## Job item A
Repeat, word for word, the lines in the records starting with the line that contains "recherche de Maison" and going on through the line that contains "Nos agences".

## Exercise passage

....

This post will violate the “what happens in Vegas stays in Vegas” rule, because last week I had the pleasure of attending and participating in the Analytics 2014 event there and want to share some of what I heard for those who couldn’t attend. I was joined by over 1,000 attendees and colleagues as we gathered to share best practices in the fields of statistics, econometrics, forecasting, text analytics, optimization, data mining, and more. My talk, demo theatre presentation, and exhibit hall hours gave me the opportunity to meet many interesting people, so here are some of my thoughts based on what I heard and learned.

  • Jan Chvosta and I presented, “Why Econometrics Should Be in Your Analytics Toolkit: Applications of Causal Inference” (presentation available here) to approximately 100 attendees and sincerely appreciated the feedback we received. Of note to me was just how many audience members approached us afterward and said that “causal interpretation” is what they strive for with their predictive modeling. From marketing mix models to CCAR stress testing to price elasticity estimates, I saw many nodding heads when we talked the importance of interpretation in these models. To twist the words of Nobel Laureate Robert Lucas, “once you start thinking about causality, it is hard to think about anything else.” It appears to me that there are still many people interested in the meaning of models in this world of “big data” and “machine learning.”

....

## Exercise input
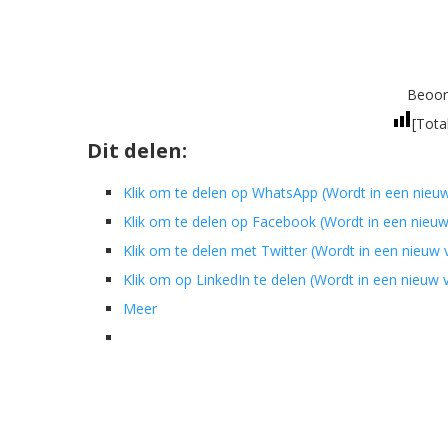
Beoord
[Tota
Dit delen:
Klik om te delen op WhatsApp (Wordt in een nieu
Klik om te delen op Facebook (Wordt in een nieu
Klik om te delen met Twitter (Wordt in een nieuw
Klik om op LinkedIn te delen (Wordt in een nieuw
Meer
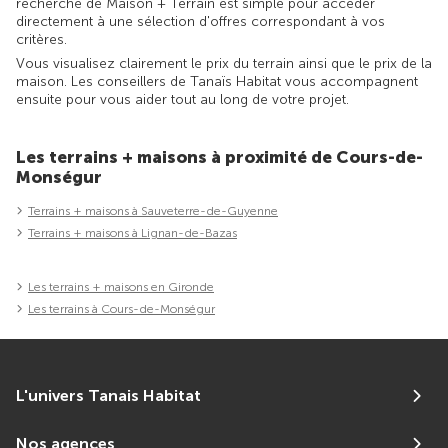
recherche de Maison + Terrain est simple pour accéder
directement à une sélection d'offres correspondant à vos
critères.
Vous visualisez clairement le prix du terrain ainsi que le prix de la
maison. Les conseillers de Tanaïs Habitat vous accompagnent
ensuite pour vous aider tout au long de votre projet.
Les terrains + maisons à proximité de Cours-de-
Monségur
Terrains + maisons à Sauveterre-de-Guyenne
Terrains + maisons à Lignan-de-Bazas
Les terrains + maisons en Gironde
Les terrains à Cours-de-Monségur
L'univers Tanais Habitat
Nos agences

....

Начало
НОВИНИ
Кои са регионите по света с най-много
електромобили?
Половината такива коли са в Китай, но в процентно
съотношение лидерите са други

....

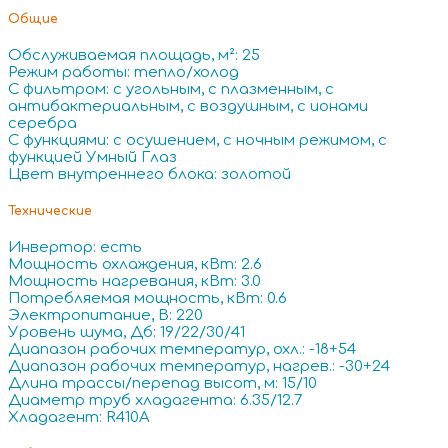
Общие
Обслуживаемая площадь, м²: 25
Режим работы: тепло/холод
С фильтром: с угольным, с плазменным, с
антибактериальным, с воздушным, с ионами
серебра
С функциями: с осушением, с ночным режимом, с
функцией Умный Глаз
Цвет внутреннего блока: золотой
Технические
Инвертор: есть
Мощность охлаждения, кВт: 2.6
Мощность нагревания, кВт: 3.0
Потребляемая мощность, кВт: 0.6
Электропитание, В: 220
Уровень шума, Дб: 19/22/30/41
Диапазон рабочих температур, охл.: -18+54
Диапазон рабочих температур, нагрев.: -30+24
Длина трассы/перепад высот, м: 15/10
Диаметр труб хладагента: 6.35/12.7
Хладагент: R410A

....

## Job item B
Reproduce the part of the Analytics 2014 post starting with "This post will" and going on through "heard and learned.", keeping every word unchanged.

## Answer space A
recherche de Maison + Terrain est simple pour accéder
directement à une sélection d'offres correspondant à vos
critères.
Vous visualisez clairement le prix du terrain ainsi que le prix de la
maison. Les conseillers de Tanaïs Habitat vous accompagnent
ensuite pour vous aider tout au long de votre projet.
Les terrains + maisons à proximité de Cours-de-
Monségur
Terrains + maisons à Sauveterre-de-Guyenne
Terrains + maisons à Lignan-de-Bazas
Les terrains + maisons en Gironde
Les terrains à Cours-de-Monségur
L'univers Tanais Habitat
Nos agences

## Answer space B
This post will violate the “what happens in Vegas stays in Vegas” rule, because last week I had the pleasure of attending and participating in the Analytics 2014 event there and want to share some of what I heard for those who couldn’t attend. I was joined by over 1,000 attendees and colleagues as we gathered to share best practices in the fields of statistics, econometrics, forecasting, text analytics, optimization, data mining, and more. My talk, demo theatre presentation, and exhibit hall hours gave me the opportunity to meet many interesting people, so here are some of my thoughts based on what I heard and learned.